生身でも、まったく歯が立たない。にも関わらず、彼は自身の言葉通りに絶望を──右腕に嵌められた黄金の腕輪を天に掲げるのでした。
「纏装──」
そして厳かに言い放つ。全身の魔紋が放つ蒼い輝きと、腕輪から溢れた金色の炎が絡み合い、蒼と黄金の重装甲を形成してゆきます。

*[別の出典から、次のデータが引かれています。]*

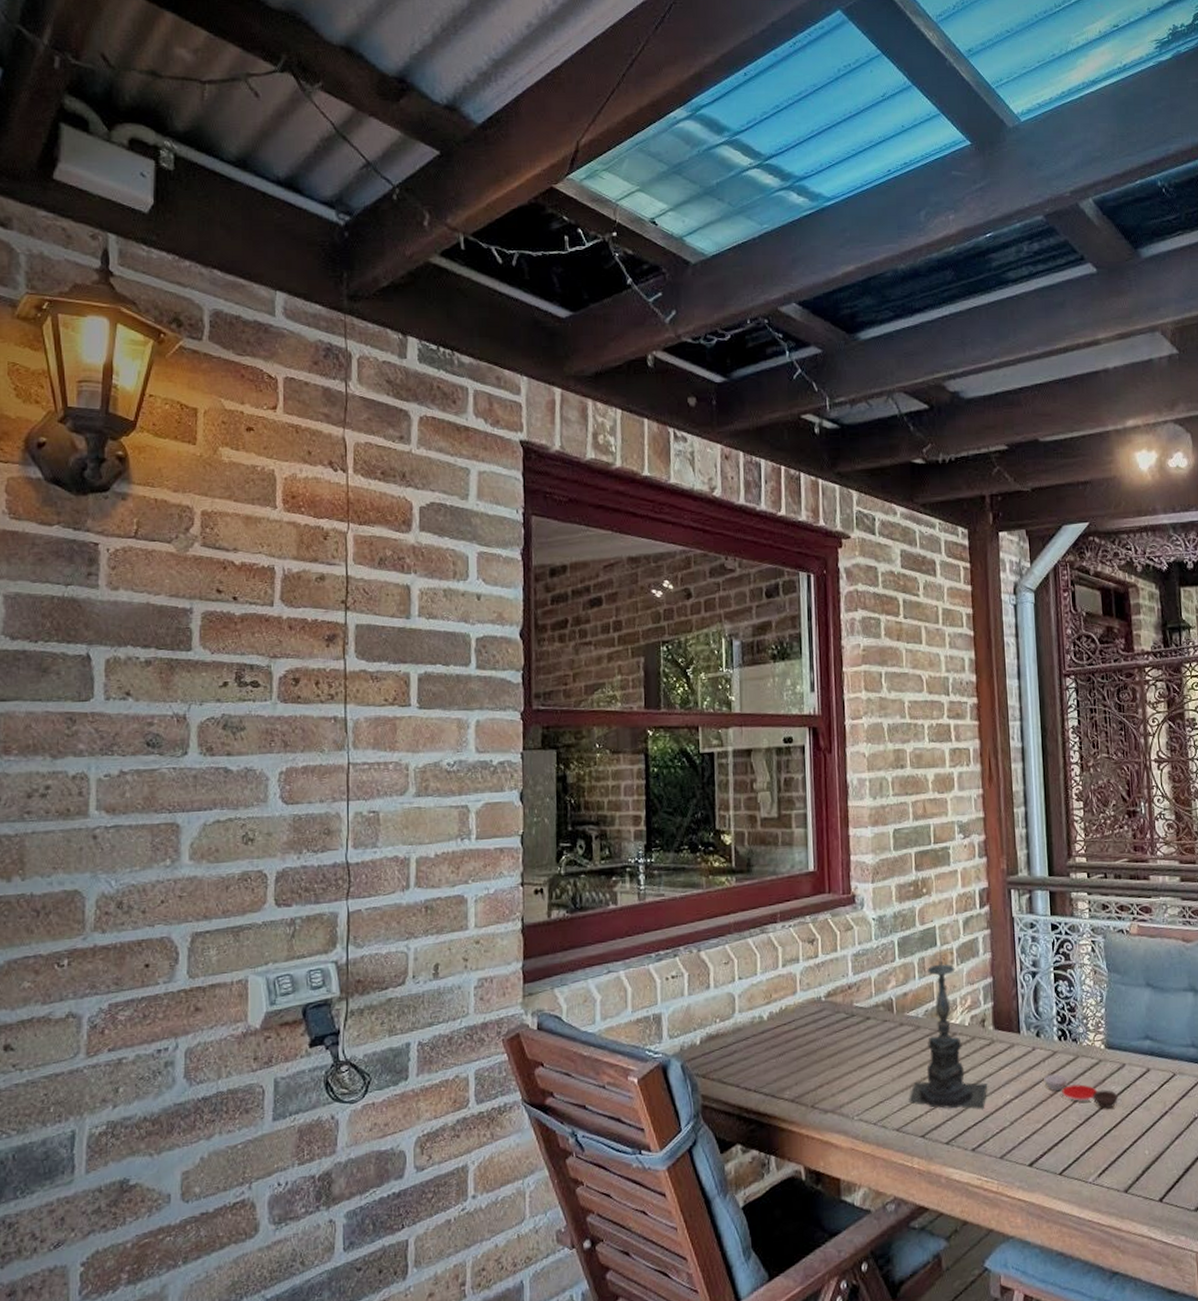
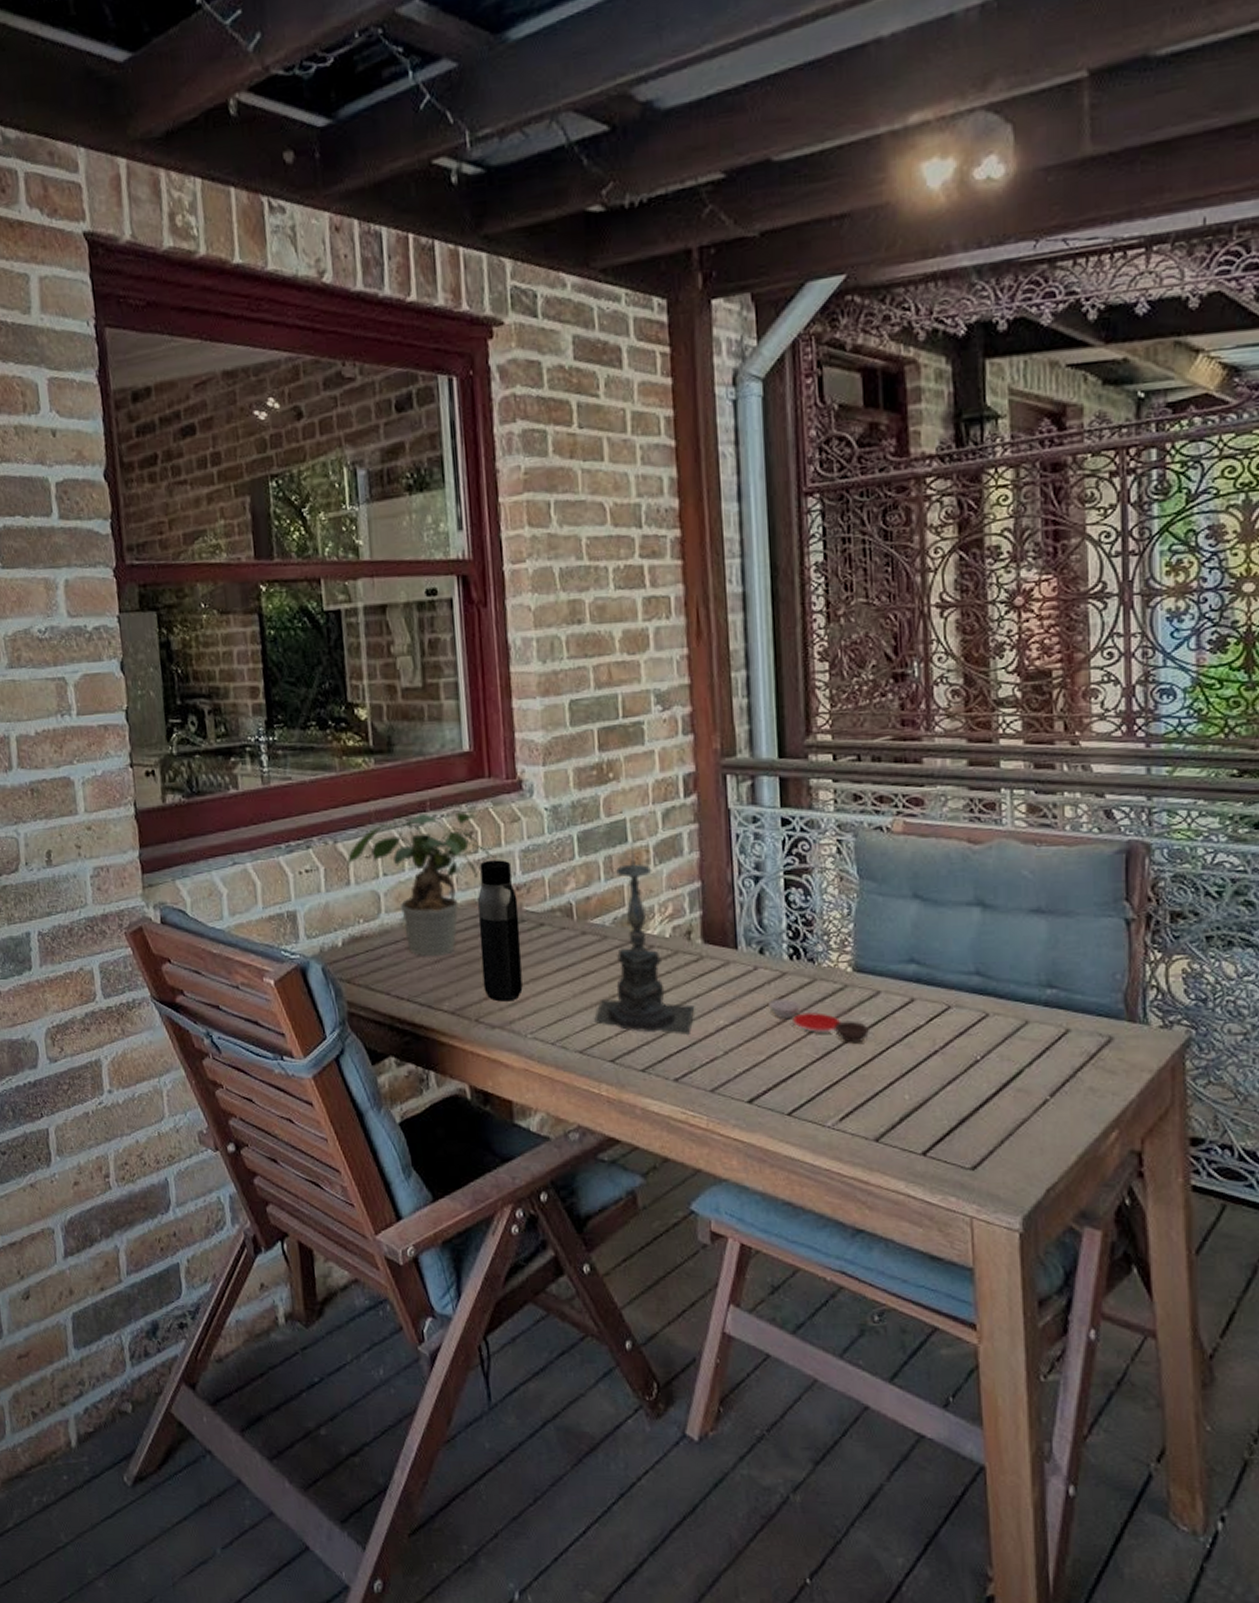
potted plant: none [708,922,832,1051] -> present [347,812,495,957]
water bottle: none [816,963,851,1089] -> present [478,860,523,1002]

威圧感が増大する。巨漢を覆う重装甲は、私の身長の倍近くあるでしょう。
獣とも蟲ともつかない異形の仮面の額には、第三の目どころか六つの紅く丸い柘榴石が並んで、両目と合わせて計八つの輝きを放っています。
「見るがいい! そして絶望せよ! これぞ魔鎧神、その名も──」
両腕を拡げ、まさに魔神のごとき威容を誇示しながら皇帝が名乗る──
「アスラデウス、だったかしら?」
──のを遮って、私はその名を言い当てるのでした。
「……あ……?」
いましがた神を名乗ったばかりの皇帝が、事態を呑み込めずに固まる。実に申しわけないけれど、私はそんなもので絶望などしないのです。
なぜならば、つい先日発売された分厚い「パラディン★パラダイス究極設定資料集」を、隅々まで読み込んできたのだから──!
その巻末にモノクロで載っていたゲーム未実装のボスキャラこそ、いま目の前に立つ魔鎧神アスラデウス。
それは同じく未実装の攻略対象キャラ「エリオット・ダンピール」、つまり男装した私の専用イベントに登場する隠しボスなのです。
そう。私はすべて知っています。だからなにひとつ恐れることなどない。
──右の手首の黒い輪具と、右腕に抱えた魔黒手甲。
魔鎧神を倒すための力も、この手にあるのだから。